Delhi government on Mar 10 floated global tenders for engagement of 375 electric buses under two clusters. This is the first phase of the total 1,000 buses the government plans to induct and the first batch is expected to hit the streets by the end of this year.
“This is the 1st phase of procurement of 1,000 e-buses,” state transport minister Kailash Gahlot said. On March 2, Delhi cabinet had approved the engagement of 1,000 low floor air-conditioned electric buses.
Delhi government claims that after the induction of these buses, Delhi will have more electric buses than all other cities of India put together and the highest number of electric buses in any city of the world after China.

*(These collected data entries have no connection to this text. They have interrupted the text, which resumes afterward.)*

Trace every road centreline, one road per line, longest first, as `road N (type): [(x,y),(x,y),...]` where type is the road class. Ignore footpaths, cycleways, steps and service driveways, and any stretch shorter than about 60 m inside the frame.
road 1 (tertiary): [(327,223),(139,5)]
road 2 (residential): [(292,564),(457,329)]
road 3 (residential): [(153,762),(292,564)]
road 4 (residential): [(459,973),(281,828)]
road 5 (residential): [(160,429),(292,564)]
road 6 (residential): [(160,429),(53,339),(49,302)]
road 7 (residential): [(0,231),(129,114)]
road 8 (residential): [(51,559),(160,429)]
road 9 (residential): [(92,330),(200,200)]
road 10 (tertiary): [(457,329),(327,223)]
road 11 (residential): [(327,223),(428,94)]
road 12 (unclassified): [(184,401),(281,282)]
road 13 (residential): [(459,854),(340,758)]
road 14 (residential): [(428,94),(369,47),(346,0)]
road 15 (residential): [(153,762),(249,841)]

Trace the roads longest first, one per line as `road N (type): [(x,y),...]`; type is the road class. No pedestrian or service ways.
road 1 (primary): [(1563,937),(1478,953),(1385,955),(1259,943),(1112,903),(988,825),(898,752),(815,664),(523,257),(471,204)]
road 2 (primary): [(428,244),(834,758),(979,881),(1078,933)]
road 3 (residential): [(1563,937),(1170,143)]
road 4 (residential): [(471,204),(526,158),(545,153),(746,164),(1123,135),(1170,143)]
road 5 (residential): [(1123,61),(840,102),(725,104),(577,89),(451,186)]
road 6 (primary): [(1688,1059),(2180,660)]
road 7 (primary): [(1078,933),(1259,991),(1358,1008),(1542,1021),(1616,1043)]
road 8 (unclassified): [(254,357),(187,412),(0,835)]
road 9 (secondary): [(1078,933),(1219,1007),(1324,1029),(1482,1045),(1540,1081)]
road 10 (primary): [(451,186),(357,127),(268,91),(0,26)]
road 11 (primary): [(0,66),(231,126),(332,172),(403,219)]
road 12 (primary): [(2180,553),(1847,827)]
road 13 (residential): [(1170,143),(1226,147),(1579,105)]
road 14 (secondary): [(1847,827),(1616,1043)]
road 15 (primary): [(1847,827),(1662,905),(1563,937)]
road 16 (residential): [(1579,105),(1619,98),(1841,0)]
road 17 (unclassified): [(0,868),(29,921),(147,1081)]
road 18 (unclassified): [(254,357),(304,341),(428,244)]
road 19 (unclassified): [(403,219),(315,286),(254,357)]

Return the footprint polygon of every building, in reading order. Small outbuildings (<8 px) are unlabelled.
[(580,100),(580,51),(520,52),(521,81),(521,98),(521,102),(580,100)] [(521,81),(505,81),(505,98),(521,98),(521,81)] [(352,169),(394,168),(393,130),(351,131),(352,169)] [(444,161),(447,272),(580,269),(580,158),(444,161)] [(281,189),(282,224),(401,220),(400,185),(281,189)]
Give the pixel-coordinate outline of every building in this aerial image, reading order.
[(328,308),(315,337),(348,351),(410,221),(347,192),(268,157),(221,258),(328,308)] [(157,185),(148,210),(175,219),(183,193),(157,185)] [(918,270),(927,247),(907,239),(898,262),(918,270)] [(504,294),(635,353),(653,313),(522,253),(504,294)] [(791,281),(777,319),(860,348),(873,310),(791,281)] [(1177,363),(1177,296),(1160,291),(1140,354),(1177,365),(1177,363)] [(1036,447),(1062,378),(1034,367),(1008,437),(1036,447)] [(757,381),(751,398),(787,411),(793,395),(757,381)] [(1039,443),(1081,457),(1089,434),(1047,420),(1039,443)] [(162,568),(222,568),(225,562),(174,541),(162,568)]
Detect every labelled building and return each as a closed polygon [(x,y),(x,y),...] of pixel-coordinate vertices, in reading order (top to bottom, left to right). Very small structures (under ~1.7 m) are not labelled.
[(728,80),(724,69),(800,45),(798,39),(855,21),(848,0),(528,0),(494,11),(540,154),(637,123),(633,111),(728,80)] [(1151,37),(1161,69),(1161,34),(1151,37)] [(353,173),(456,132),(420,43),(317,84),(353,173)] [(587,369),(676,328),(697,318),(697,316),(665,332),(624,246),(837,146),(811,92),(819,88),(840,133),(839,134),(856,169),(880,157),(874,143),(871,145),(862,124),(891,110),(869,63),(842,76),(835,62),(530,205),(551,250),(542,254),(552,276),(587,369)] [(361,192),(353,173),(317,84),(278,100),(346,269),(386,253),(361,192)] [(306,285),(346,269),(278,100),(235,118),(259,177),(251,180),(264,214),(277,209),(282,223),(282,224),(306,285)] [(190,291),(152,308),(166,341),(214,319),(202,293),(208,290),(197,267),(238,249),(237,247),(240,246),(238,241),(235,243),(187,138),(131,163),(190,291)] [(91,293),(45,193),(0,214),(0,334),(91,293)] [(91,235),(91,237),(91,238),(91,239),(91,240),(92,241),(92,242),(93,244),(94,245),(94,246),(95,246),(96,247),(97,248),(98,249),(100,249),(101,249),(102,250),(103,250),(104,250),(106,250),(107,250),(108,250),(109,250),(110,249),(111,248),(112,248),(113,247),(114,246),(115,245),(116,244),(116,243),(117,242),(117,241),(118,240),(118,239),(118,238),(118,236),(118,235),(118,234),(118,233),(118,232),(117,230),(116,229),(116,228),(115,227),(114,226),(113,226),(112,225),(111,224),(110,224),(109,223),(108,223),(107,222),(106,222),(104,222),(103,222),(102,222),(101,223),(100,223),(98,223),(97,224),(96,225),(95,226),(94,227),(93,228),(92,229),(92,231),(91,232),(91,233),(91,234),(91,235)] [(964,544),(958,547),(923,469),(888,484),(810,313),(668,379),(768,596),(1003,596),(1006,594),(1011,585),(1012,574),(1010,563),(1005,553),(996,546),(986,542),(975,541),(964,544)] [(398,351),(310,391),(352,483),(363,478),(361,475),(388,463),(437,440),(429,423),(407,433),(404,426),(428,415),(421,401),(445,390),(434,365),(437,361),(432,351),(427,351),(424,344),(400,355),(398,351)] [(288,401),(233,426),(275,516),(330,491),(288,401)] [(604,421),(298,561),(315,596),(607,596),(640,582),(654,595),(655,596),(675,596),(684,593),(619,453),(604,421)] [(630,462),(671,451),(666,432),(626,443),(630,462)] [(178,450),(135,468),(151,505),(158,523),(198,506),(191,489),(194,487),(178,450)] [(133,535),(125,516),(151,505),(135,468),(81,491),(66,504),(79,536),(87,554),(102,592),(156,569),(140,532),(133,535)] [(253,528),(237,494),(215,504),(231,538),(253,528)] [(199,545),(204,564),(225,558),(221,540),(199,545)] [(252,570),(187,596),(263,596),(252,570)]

The phase-wise engagement of 1,000 AC low floor electric buses will be under Gross Cost Model of contracting. The buses will be equipped with CCTV cameras, Automatic Vehicle Tracking System (AVTS), panic buttons and panic alarms, as per the specification finalised by the transport department.
These 1,000 buses will be parked and charged overnight at six ‘parent depots’ at East Vinod Nagar, Sarai Kale Khan, Rohini, Burari, Mudhela Kalan and Bamnauli depots. The responsibility to provide charging infrastructure in these depots will be shared by Delhi government and the concessionaire. The arrangements to provide power infrastructure at intermediate charging points along bus routes, which will be called ‘host depots’, will be the responsibility of the concessionaires.
The bidders can choose between any of the operational models for running the buses — overnight charging only at parent depots (option A) or overnight charging and opportunity charging during the day at host depots (option B).
A subsidy of up to Rs 75 lakh per bus or 60 percent cost of the bus, whichever is lesser, shall be provided in three installments and as per the modalities in FAME-I scheme along with the safeguards as prescribed by Delhi government.
Interestingly, Delhi government’s push for electric vehicles comes at a time when the central government has also taken steps for electric mobility. After approving the second phase of Faster Adoption and Manufacturing of Electric Vehicles in India (FAME II) with an outlay of Rs 10,000 Cr to be invested over a period of three years, the government also suspended its Rs 7,500 Cr worth “Feebate” plan which involved increasing the taxes on petrol and diesel driven cars to create a surplus which would be then used to subsidise electric vehicles.
While the AAP government had also allocated Rs 100 Cr to the state electric vehicle fund in its 2019-20 budget and proposed an outlay of Rs 1,807 Cr for implementation of transport department’s various schemes, programmes and projects.
On the other hand, in March the cabinet has set the ball rolling for the National Mission on Transformative Mobility and Battery Storage with a charge to finalise the framework for a Phased Manufacturing Program (PMP). The program is aimed at localizing the production of electric vehicles (EV) and its components within the country.
All these are making the market players a bit overwhelmed. In the retrospect, not just for clean air but impending elections may be the reason behind all these moves.